Strength & Lovingkindness
“Thy God hath sent forth strength for thee.”
“The day lies before us. It will bring us things that in ourselves we have no strength to meet. That does not matter. Our God has already sent forth strength for us. It is like that other word, My God with His lovingkindness shall come to meet me. Strength and lovingkindness—what more do we need? That duty, that difficulty, which we see coming to meet us, what of it? Our God hath already sent forth strength for us, and before the thing we fear can meet us on the road, our God with His lovingkindness shall meet us there.”
Edges of His Ways
It Is Enough
“St. John lived to about the age of a hundred. He was at last so weak that he could not walk into the church; so he was carried in, and used to say continually to his people, 'Little children, love one another.' Some of them, after a time, began to be tired of hearing this, and asked him why he repeated the words so often, and said nothing else to them. The Apostle answered, 'Because it is the Lord's commandment, and if this be done it is enough.'”
Sketches of Church History
Completeness & Continuance
“The blood of Jesus Christ his Son cleanseth us from all sin.”
1 John 1:7
“CLEANSETH,” SAYS THE TEXT—not “shall cleanse.” There are multitudes who think that as a dying hope they may look forward to pardon. Oh! how infinitely better to have cleansing now than to depend on the bare possibility of forgiveness when I come to die. Some imagine that a sense of pardon is an attainment only obtainable after many years of Christian experience. But forgiveness of sin is a present thing—a privilege for this day, a joy for this very hour. The moment a sinner trusts Jesus he is fully forgiven. The text, being written in the present tense, also indicates continuance; it was “cleanseth” yesterday, it is “cleanseth” today, it will be “cleanseth” tomorrow: it will be always so with you, Christian, until you cross the river; every hour you may come to this fountain, for it cleanseth still. Notice, likewise, the completeness of the cleansing, “The blood of Jesus Christ his Son cleanseth us from all sin”—not only from sin, but “from all sin.” Reader, I cannot tell you the exceeding sweetness of this word, but I pray God the Holy Ghost to give you a taste of it. Manifold are our sins against God. Whether the bill be little or great, the same receipt can discharge one as the other. The blood of Jesus Christ is as blessed and divine a payment for the transgressions of blaspheming Peter as for the shortcomings of loving John; our iniquity is gone, all gone at once, and all gone forever. Blessed completeness! What a sweet theme to dwell upon...

**REQUIRED WORK:**
1) Using the devotional readings on strength, love, and cleansing from sin, decide whether each statement agrees with them. For each, answer yes or no and quote the words that decide it.
(a) St. John had to be carried into the church because he was too weak to walk.
(b) The reading on cleansing holds that a sense of pardon comes only after many years of Christian experience.
(c) St. John lived to about the age of ninety.
2) In the devotional readings on strength, love, and cleansing from sin, rewrite the paragraph beginning "The day lies before us" as a short list that keeps its main points.
3) Carry on the devotional reading about cleansing from sin, starting after its final sentence.
None of the work here depends on the entries.

**DATASET:**
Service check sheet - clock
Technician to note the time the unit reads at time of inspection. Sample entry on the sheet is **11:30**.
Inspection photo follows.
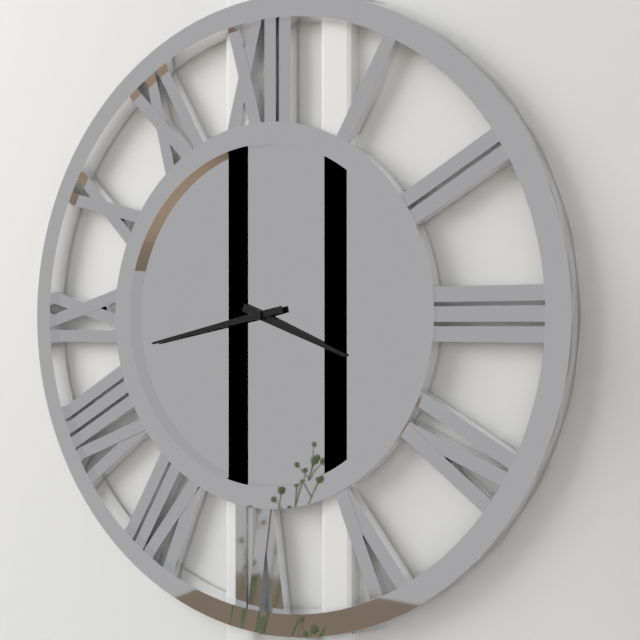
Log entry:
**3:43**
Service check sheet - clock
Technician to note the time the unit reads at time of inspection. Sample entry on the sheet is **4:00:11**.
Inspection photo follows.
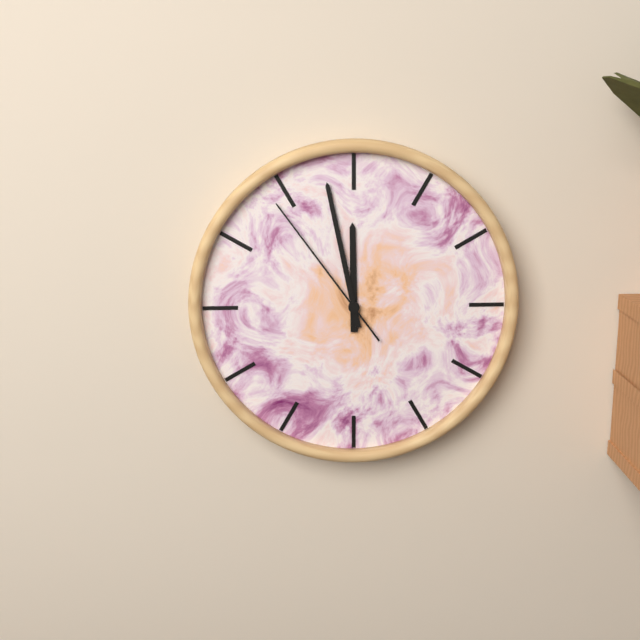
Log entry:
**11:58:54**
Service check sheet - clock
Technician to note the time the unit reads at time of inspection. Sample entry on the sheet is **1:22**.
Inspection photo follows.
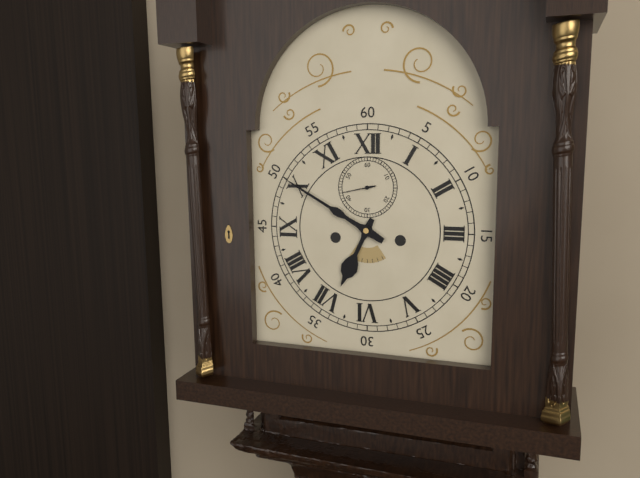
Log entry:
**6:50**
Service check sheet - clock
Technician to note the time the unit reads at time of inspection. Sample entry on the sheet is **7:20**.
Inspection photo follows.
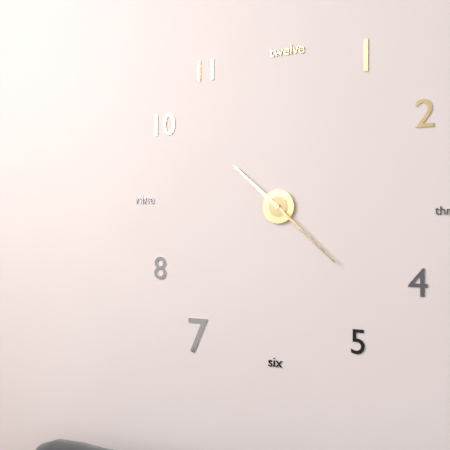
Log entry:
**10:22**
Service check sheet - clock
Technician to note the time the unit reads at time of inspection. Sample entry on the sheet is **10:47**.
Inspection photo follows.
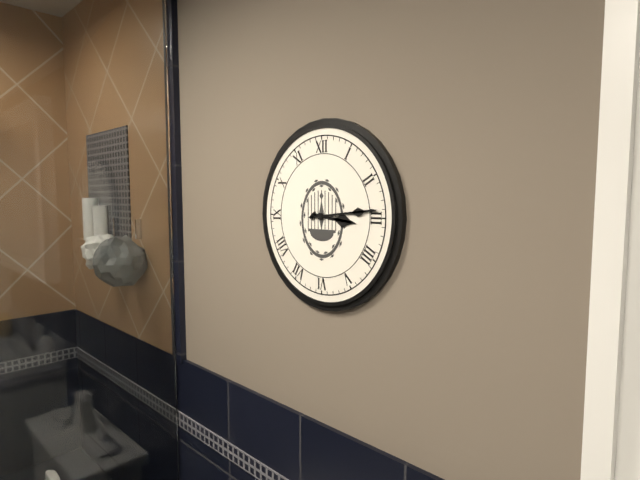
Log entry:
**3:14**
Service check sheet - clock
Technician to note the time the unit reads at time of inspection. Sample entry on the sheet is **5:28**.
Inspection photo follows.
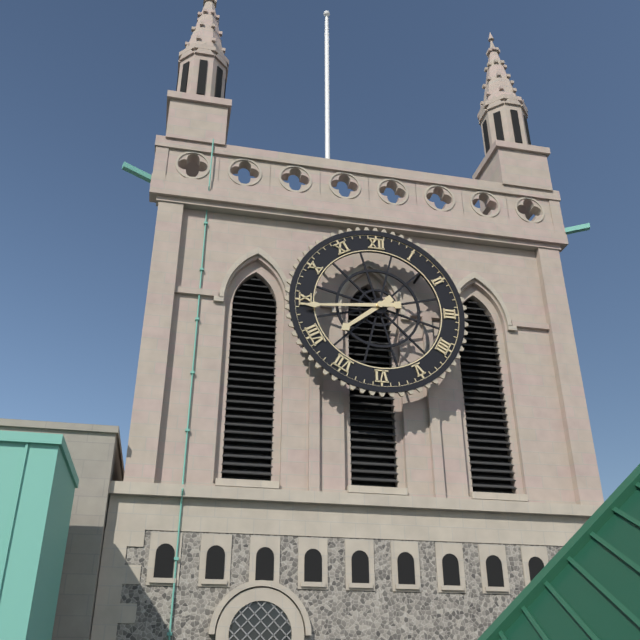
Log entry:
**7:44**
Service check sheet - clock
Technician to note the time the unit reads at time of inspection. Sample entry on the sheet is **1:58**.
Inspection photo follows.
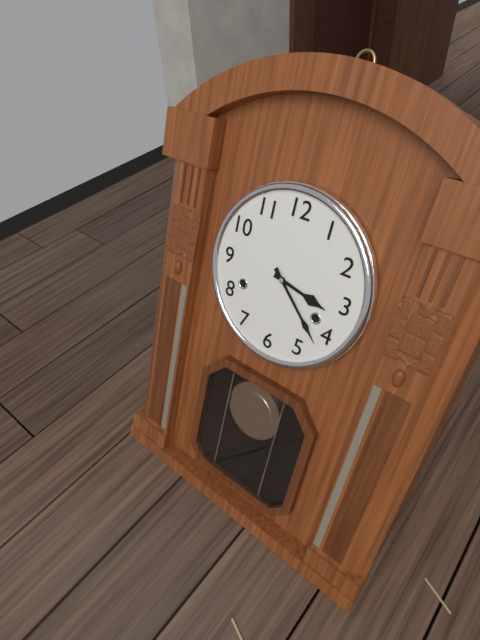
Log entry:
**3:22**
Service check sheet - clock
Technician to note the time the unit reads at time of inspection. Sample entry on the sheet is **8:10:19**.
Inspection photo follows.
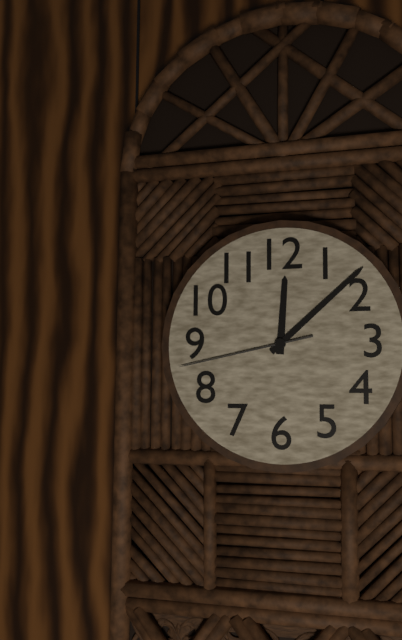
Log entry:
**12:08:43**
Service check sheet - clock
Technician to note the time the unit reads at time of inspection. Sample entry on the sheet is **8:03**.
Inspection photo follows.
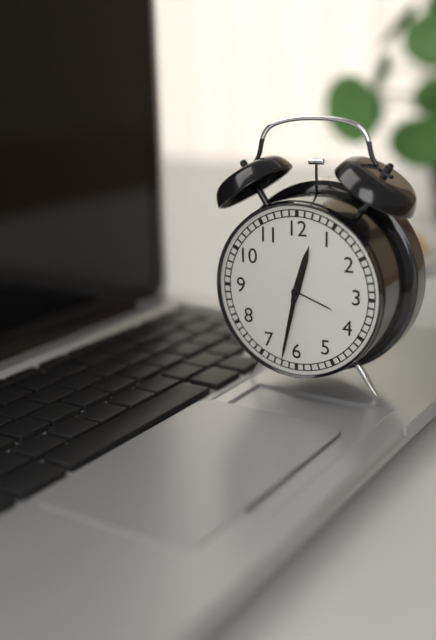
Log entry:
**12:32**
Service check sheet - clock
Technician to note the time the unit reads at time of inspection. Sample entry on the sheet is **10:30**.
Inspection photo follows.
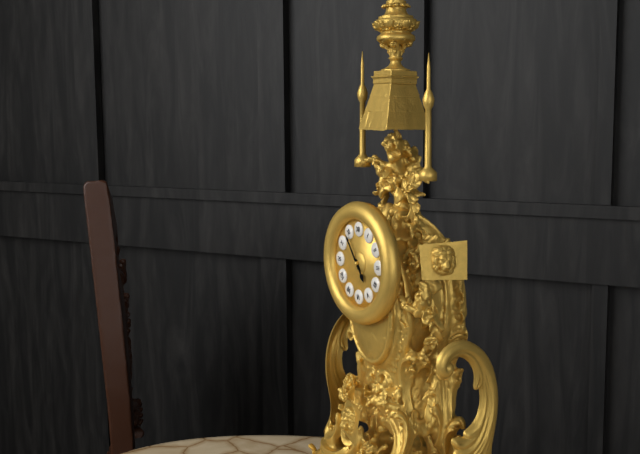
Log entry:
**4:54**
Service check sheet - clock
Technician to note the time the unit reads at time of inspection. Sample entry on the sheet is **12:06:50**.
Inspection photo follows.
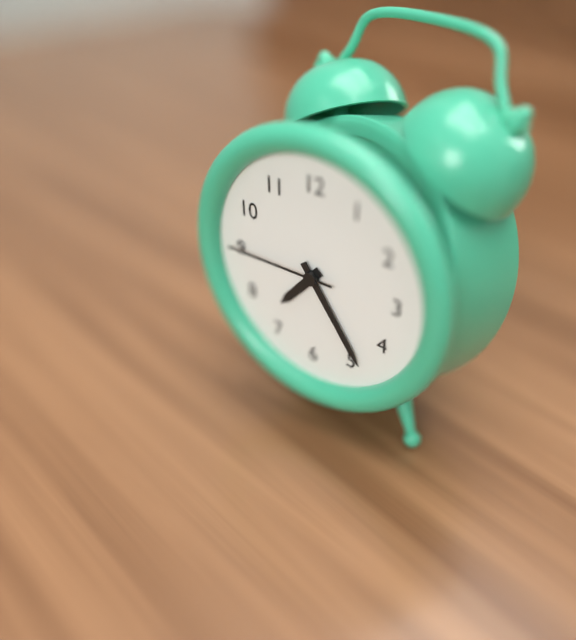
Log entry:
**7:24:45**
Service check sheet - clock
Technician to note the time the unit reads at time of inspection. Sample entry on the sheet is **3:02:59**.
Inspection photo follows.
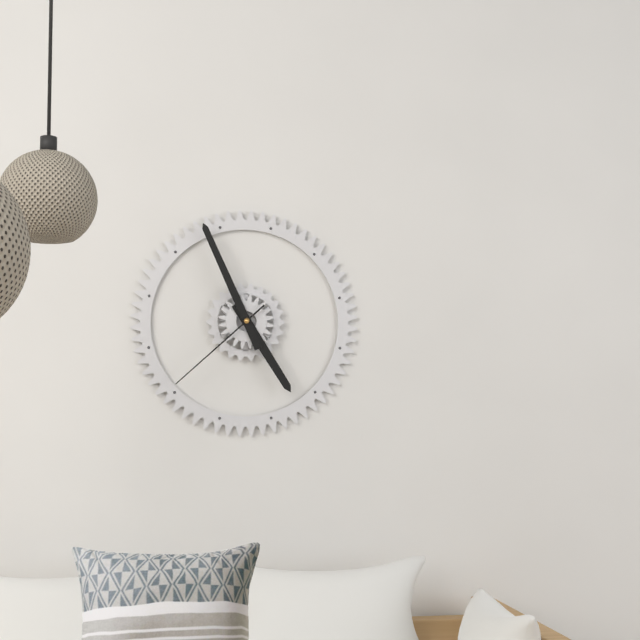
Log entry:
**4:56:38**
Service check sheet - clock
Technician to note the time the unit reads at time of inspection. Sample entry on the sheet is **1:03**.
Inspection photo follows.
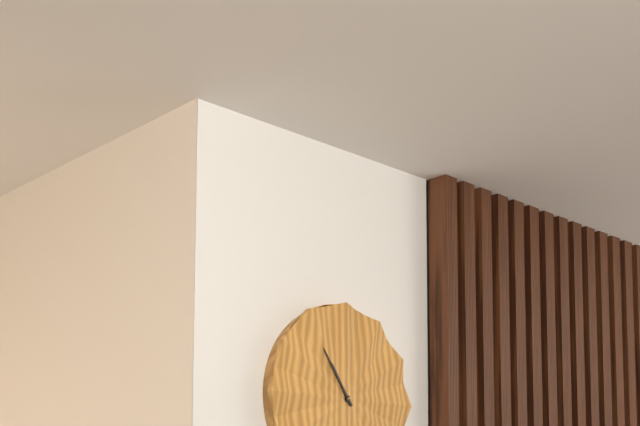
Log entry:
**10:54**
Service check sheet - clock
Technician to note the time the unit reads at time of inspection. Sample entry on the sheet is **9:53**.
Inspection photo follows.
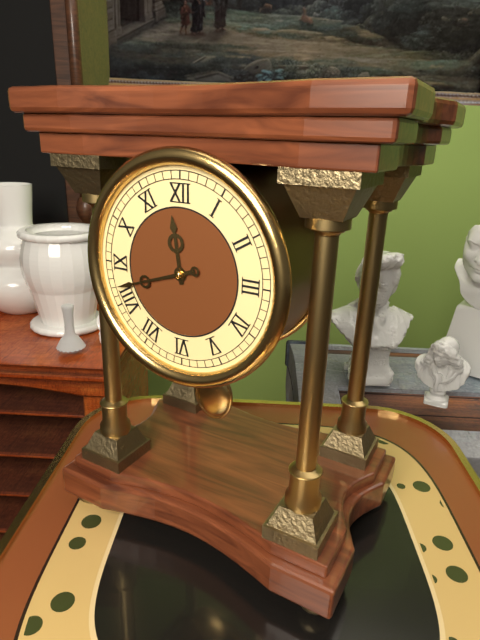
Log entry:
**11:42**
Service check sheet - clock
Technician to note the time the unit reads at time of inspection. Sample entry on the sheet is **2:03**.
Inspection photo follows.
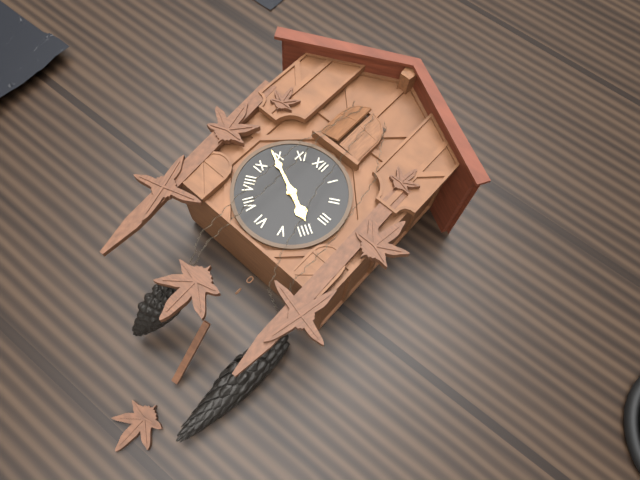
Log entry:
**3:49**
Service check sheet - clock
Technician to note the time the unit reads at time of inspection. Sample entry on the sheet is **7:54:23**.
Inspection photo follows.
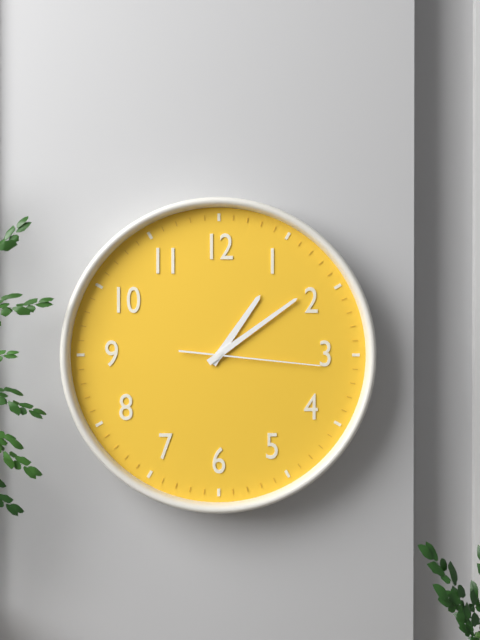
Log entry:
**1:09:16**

**EXERCISE RESPONSES:**
1)
(a) Yes: "He was at last so weak that he could not walk into the church; so he was carried in"
(b) No: "But forgiveness of sin is a present thing—a privilege for this day, a joy for this very hour."
(c) No: "St. John lived to about the age of a hundred."

2)
- The day ahead will bring things we have no strength of our own to meet.
- That does not matter, because God has already sent forth strength for us.
- This matches the word that God with His lovingkindness shall come to meet us.
- Strength and lovingkindness are all we need.
- Before any feared duty or difficulty meets us on the road, God with His lovingkindness will meet us there.

3)
Charles H. Spurgeon
Morning and Evening
He sets free a woman caught in adultery
…JESUS WENT OFF to the Mount of Olives.
Early next morning he returned to the Temple and the entire crowd came to him. So he sat down and began to teach them. But the scribes and Pharisees brought in to him a woman who had been caught in adultery. They made her stand in front, and then said to him, “Now, master, this woman has been caught in adultery, in the very act. According to the Law, Moses commanded us to stone such women to death. Now, what do you say about her?”
They said this to test him, so that they might have some good grounds for an accusation. But Jesus stooped down and began to write with his finger in the dust on the ground. But as they persisted in their questioning, he straightened himself up and said to them, “Let the one among you who has never sinned throw the first stone at her.” Then he stooped down again and continued writing with his finger on the ground. And when they heard what he said, they were convicted by their own consciences and went out, one by one, beginning with the eldest until they had all gone.
Jesus was left alone, with the woman still standing where they had put her. So he stood up and said to her, “Where are they all—did no one condemn you?”
And she said, “No one, sir.” “Neither do I condemn you,” said Jesus to her. “Go home and do not sin again.”
Many years later…
THEY ARE WALKING THE BEACH, hand in hand; the breeze off the Mediterranean is cool against their cheeks; they are smiling; silent. It is early morning. The waves roll in in their slow gentle succession, tossing ashore. The gulls and terns are resting yet.
Behind the aging couple walk their four lovely daughters, whispering quietly to each other. They are considering the beauties of the day; what it will bring. They enjoy their fellowship. They regard their parents, ahead, with a great affection.
They can’t hear the words their mother is saying to their father.
“Philip?” she says.
Her husband turns to her: “Yes, love?”
“When you think of him—when you really, truly, deeply think of his face, his presence—what is it that you think of?”
The husband ponders. “Probably of those last forty days,” he says. “Of the way he’d suddenly appear to us, and then disappear.”
“Do you feel him now as strongly as you did then?”
“Many days, yes. But sometimes others, no. Those are the days when I go away to meet again with him…” Philip grows thoughtful. “And how about you, my love?”
“When do I go to meet with him?”
“No, your first question. When you’re thinking of him, what is it that you think of?”
She casts her eyes over the sea before turning back.
“I think of how he was when I first saw him for myself. Of that morning—it was cool and fresh like this one. And I always think of the look in his eyes.”
Philip smiles. “As do I, my love.”
"And I Live"
After one moment when I bowed my head
And the whole world turned over and came upright,
And I came out where the old road shone white.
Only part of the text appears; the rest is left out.